[Brief 1]:
Answer these questions using the page on making wooden clocks:
(a) How far away is the small farm that serves as the main timber vendor?
(b) Which two clock face sizes are offered?
(c) Which wood is named as the most popular one?
[Brief 2]:
Repeat the words of the page on making wooden clocks, starting with "This is what" and going on through "Exotic wood?".

[Extract provided]:
============================================================
How do we make our wooden clocks

It all starts with a piece of wood. From there, the magic happens. Our skilled craftsman takes a block of wood and creates something truly special - a wooden clock that is both beautiful and functional. We are constantly asked how we make our clocks, so we decided to put together this step by step guide detailing the process.

1. Buying our timber

We're quite lucky. We live on the outskirts of Derbyshire and have a small selection of independents that sell rough sawn white Oak, which is our most popular wood. Our main vendor is a small farm about 7 miles away that stock 25mm thick boards which are 3 meters longs and vary in width. Stewart, the farmer is a super friendly guy and always helps us load up the van.

This is what we're interested in! Its rough sawn green Oak and is stacked up in all sorts of grades. We usually sort through these stacks to find the best bits. We look for wood that isn't cupped or bent, is uniform in thickness and has no splits at the end or through the centre. We also look out for spalted oak (click the link to understand), which is wood that has lots of character and swirly colour gradients. It takes a while to settle on the planks we like but it's always worth the effort.

Exotic wood?

Further afield, closer to Stoke and about 40 minutes away we have the exotic hardwood centre who cater for musical instrument builders and resin table enthusiasts. They're fantastic! and they have some of the most amazing wood types you can think of from all over the world. Here we buy our African Zebrano, the Black American Walnut, Mahogany and many more. I love to spend the day browsing through all their amazing stock as well as baulk at the price of some of the rarer varieties on sale. Generally their timber is of better quality and usually takes less processing, BUT! The exotic timbers are much more expensive. They're imported from far away lands and carry shipping and import levies. They're very unique and special but its the cost you pay for very exclusive materials. You can find them at exotic hardwood guys

2. Cutting to length

We cater for two main size of clock face,  36cm and 45cm. We chose these mainly because of machine constraints and our ability to dry the timber effectively in a reasonable time, which we'll talk about next. To cater for these clock dimensions we cut our 3 meter length boards into 40cm and 50cm long respectively. This allows some edge waste to be fixed into the machines and prevent movement while we work on it.
============================================================
[Dataset content]:
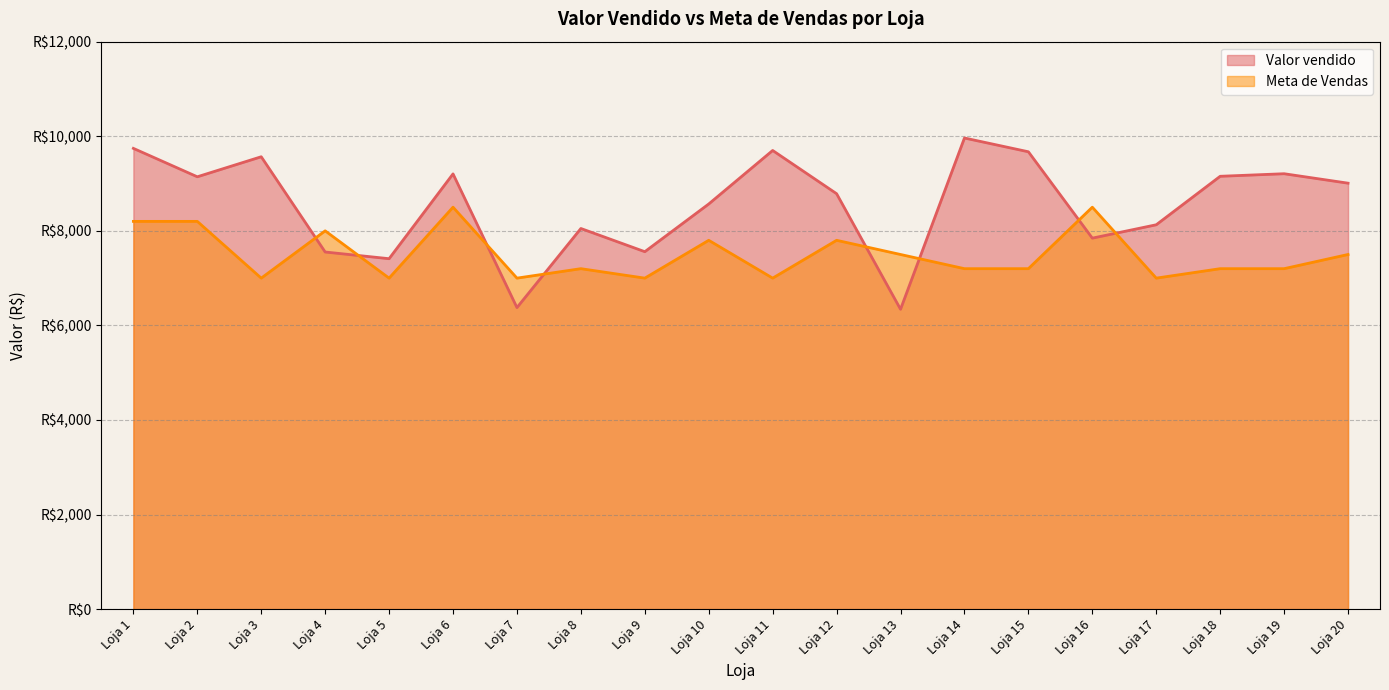

Rank the series by their maximum value, from lowest to highest.

Meta de Vendas, Valor vendido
============================================================
[Response box 1]:
(a) About 7 miles away.
(b) 36cm and 45cm.
(c) Rough sawn white Oak.

[Response box 2]:
This is what we're interested in! Its rough sawn green Oak and is stacked up in all sorts of grades. We usually sort through these stacks to find the best bits. We look for wood that isn't cupped or bent, is uniform in thickness and has no splits at the end or through the centre. We also look out for spalted oak (click the link to understand), which is wood that has lots of character and swirly colour gradients. It takes a while to settle on the planks we like but it's always worth the effort.

Exotic wood?